Tilo and Rosa eventually roll up, she’s delighted to see French Toast on the menu, but orders a different plate instead. I tell Jerry to bring the French Toast too. Tilo and I discuss cycling in Germany, in Europe, he recommends a few routes. I tell him I’ll need a guide, maybe we can ride together. Our conversation turns to world affairs and politics. I tell him I want apologize to him, Germany, and the world in general, as an American, for the antics of the man in the White House. We all shake our heads, still in disbelief. I recall an article that Merkel is now the de facto leader of the free world, since democracy has been hijacked in the US. Tilo talks about how nativism and white supremacy is rising in Europe as well, with a religious undercurrent. Seems so easy to talk with him, with Germans in general, about the dangers of the xenophobic movements. Perhaps it’s because Germans know what happens when you don’t pay attention to the rise of the Nazis.

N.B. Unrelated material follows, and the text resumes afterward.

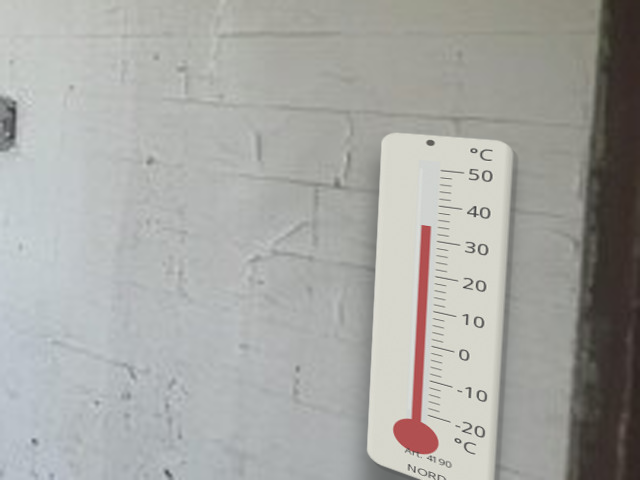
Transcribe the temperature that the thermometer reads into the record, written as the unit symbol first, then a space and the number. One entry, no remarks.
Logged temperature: °C 34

I think of white resentment in the US, not really white supremacy, more the disenfranchized, poor or working class. How Trump and the ultra/alt-right were able to exploit the emotions of these folks to upturn the ordinary state of electoral politics. It started with the Tea Party, a true race-based rebuttal of Obama’s legitimacy. Unchecked by the liberals and progressives, this movement sought to undermine his administration at every turn. Now Trump, elected primarily by racial hatred and xenophobia, seeks to overturn every achievement Obama so painfully won.

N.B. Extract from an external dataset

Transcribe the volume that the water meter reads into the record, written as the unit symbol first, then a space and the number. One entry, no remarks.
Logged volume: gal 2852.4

Locally in my home town, white resentment finds expression, as a peaceful protest of Charlottesville is harassed by trucks with Nazi flags, a resident of a Christian cooperative displays a confederate flag in a window facing the Black student union on the OSU Campus, and controversy over the cultural appropriation of Asian-Pacific culture by a local bar owner makes the national alt-right news. Corvallis Oregon has a dark history of racism, and as a mostly white community has a long ways to go still. As a member of the dominant class, I seek to understand the experiences of people of color, to educate myself through listening to their experiences, and to challenge others when I see intolerance or oppression.

All this can make for awkward dinner conversation, especially within ones family or close circle of friends. Yet if we cannot speak through our awkwardness, practice nonviolent communication, how can we hope to reach across to others who seem to share less in common. To remember our common humanity, that even the person who is acting in a way which seems threatening, harmful or even violent, even that person is doing the best they can to protect themself, even that person is deserving of empathy and compassion. This is the way of Ahimsa, nonviolence, peacemaking. I hope to be able to live this practice, in my life, day to day.

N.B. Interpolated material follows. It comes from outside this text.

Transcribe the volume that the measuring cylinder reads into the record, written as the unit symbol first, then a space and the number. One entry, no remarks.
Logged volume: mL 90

And now, to bid my new German friends goodbye, and even after 3 hours at the Palm, to have to say goodbye to Jerry. “Leaving already?” he asks. I promise to see him next year, if not sooner. Perhaps sooner. I’m beginning to feel at home here, in northern California. I push off, riding around of the hills as 101 winds around the many lagoons north of Arcata. The air is cool, but not as chilly. I’m feeling a warmth in my heart, for the sharing at the table, for the friendship with Jerry, for my beloveds at home in Corvallis, for the new friends I have yet to meet.

I turn onto Patrick’s Point Drive, rolling down to the state park. I’ve only camped there once before, but I’m wanting to relish the wildness a bit more before hitting the bustle of Arcata. Sea lions are barking below, and the sun is setting in the west. I chat with two other cyclists, once riding all the way to Argentina. We joke about my proclivity to ride too far, as in the 75 mile marathon of a couple days ago. He suggests I hike up to the top of the rock above the site. Seems like a good idea. First though, dinner and rest.